◆ What is needed: Once the line containing "nose: (734, 270)" is found in the entries below, reproduce it and every line after it, stopping at and including the line containing "left hip: (849, 562)"; reproduce nothing else, and keep each line exact.

◆ The records:
* * * * * * * * *

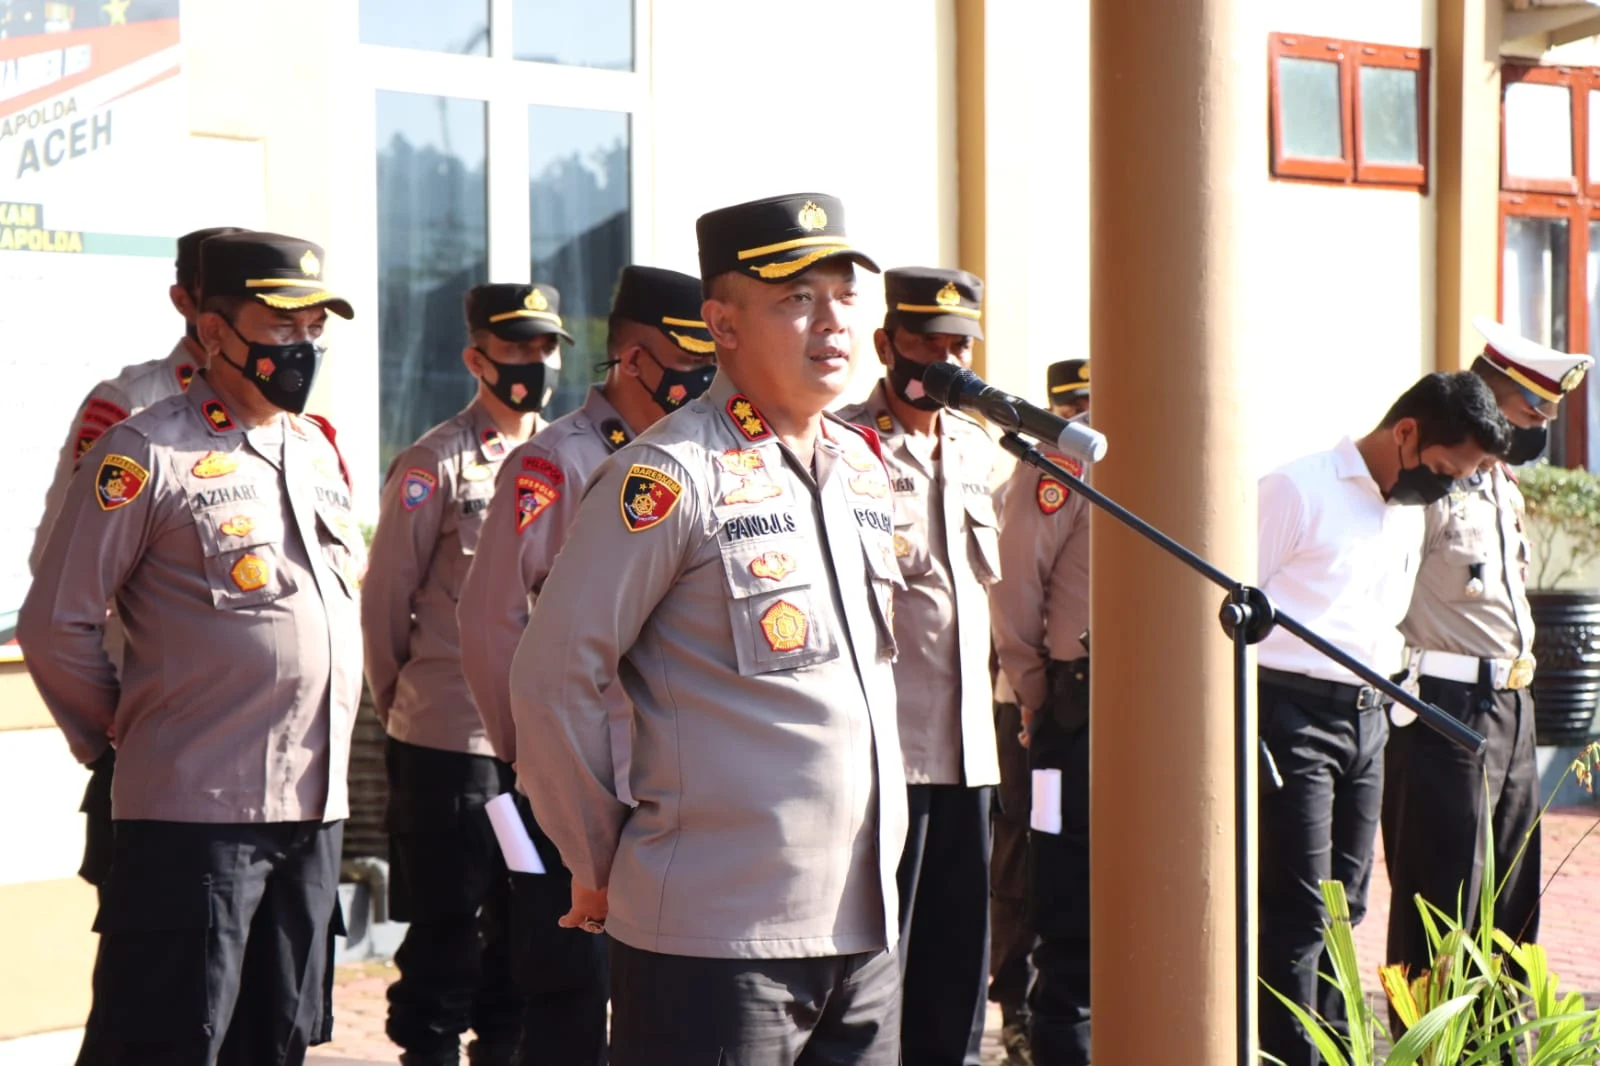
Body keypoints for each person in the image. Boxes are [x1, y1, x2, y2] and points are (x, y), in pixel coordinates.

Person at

* * * * * * * * *

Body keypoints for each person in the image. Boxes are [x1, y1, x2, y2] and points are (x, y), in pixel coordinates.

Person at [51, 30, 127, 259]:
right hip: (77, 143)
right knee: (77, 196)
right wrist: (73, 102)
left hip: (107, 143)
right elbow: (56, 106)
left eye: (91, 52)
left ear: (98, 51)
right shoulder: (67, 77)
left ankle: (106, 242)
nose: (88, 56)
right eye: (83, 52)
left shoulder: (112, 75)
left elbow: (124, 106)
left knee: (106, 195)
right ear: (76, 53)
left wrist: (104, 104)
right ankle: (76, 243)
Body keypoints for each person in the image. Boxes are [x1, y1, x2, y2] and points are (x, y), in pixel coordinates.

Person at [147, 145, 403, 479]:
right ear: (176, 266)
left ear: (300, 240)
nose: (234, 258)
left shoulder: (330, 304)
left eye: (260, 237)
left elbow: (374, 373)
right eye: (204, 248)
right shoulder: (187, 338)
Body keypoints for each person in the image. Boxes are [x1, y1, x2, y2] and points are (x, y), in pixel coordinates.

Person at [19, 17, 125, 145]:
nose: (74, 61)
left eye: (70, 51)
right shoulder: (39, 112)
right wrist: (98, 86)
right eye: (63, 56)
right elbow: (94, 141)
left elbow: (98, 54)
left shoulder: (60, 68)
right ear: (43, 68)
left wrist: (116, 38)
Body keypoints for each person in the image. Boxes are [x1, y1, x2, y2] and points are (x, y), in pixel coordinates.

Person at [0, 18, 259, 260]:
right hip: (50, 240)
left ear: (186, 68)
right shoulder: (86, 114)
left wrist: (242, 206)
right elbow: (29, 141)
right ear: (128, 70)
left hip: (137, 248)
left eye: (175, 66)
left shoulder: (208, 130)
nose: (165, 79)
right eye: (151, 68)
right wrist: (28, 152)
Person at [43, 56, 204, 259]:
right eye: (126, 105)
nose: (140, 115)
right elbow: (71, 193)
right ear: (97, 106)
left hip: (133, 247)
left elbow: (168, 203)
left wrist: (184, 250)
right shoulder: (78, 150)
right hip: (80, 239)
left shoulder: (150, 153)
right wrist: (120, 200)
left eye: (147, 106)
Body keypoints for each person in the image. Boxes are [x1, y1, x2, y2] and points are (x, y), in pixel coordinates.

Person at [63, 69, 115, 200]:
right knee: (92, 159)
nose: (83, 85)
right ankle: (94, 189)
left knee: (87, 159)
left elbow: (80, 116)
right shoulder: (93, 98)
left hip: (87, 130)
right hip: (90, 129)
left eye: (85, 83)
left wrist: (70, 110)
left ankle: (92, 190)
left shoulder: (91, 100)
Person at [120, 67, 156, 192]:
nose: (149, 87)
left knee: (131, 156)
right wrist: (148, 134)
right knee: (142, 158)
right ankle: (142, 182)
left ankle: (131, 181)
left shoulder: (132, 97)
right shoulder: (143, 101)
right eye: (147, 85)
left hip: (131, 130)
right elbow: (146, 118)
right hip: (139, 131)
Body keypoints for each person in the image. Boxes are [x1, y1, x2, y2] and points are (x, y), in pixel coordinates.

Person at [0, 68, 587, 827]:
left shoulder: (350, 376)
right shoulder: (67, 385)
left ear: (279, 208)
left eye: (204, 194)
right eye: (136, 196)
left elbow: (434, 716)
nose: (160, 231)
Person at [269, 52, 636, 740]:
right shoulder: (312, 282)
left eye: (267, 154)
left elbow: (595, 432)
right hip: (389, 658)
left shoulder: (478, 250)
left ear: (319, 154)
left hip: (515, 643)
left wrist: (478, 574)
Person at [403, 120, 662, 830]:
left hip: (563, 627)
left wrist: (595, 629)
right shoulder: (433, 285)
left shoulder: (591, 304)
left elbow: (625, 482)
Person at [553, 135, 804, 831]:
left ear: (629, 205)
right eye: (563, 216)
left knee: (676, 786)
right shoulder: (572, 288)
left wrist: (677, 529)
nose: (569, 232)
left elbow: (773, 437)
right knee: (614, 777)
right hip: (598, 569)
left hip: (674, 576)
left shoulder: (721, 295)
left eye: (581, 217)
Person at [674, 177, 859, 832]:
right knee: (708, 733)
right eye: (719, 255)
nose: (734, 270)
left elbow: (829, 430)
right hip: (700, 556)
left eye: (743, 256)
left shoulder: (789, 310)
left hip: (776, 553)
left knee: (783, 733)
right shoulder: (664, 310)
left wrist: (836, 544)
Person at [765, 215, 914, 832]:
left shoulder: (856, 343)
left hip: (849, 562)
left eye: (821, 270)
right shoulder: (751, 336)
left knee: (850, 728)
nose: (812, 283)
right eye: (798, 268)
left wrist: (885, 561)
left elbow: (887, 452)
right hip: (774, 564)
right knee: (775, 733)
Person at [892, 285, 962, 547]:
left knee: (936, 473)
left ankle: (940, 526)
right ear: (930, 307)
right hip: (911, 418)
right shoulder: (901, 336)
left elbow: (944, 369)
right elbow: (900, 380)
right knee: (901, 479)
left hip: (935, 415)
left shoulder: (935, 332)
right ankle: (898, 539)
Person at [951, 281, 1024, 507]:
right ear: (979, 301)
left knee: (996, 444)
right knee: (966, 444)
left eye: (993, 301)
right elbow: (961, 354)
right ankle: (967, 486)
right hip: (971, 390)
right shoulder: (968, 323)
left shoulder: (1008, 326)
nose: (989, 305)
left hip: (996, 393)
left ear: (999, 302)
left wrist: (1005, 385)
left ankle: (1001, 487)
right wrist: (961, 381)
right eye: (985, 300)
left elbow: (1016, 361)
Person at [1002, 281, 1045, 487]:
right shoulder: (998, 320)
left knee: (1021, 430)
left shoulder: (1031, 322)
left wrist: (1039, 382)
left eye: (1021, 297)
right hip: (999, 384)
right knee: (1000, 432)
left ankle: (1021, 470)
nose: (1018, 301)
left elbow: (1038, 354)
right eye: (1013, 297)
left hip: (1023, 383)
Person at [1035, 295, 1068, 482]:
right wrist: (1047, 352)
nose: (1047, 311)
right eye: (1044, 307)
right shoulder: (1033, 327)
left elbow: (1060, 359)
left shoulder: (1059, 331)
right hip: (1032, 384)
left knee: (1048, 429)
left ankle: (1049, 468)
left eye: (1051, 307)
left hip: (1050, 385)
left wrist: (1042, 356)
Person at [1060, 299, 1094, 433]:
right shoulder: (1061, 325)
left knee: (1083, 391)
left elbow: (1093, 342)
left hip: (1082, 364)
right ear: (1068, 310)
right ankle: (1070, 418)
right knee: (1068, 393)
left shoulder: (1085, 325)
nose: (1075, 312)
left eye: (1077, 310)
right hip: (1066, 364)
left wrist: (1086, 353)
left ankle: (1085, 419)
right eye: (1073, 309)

* * * * * * * * *

◆ Your solution:
nose: (734, 270)
left elbow: (829, 430)
right hip: (700, 556)
left eye: (743, 256)
left shoulder: (789, 310)
left hip: (776, 553)
left knee: (783, 733)
right shoulder: (664, 310)
left wrist: (836, 544)
Person at [765, 215, 914, 832]:
left shoulder: (856, 343)
left hip: (849, 562)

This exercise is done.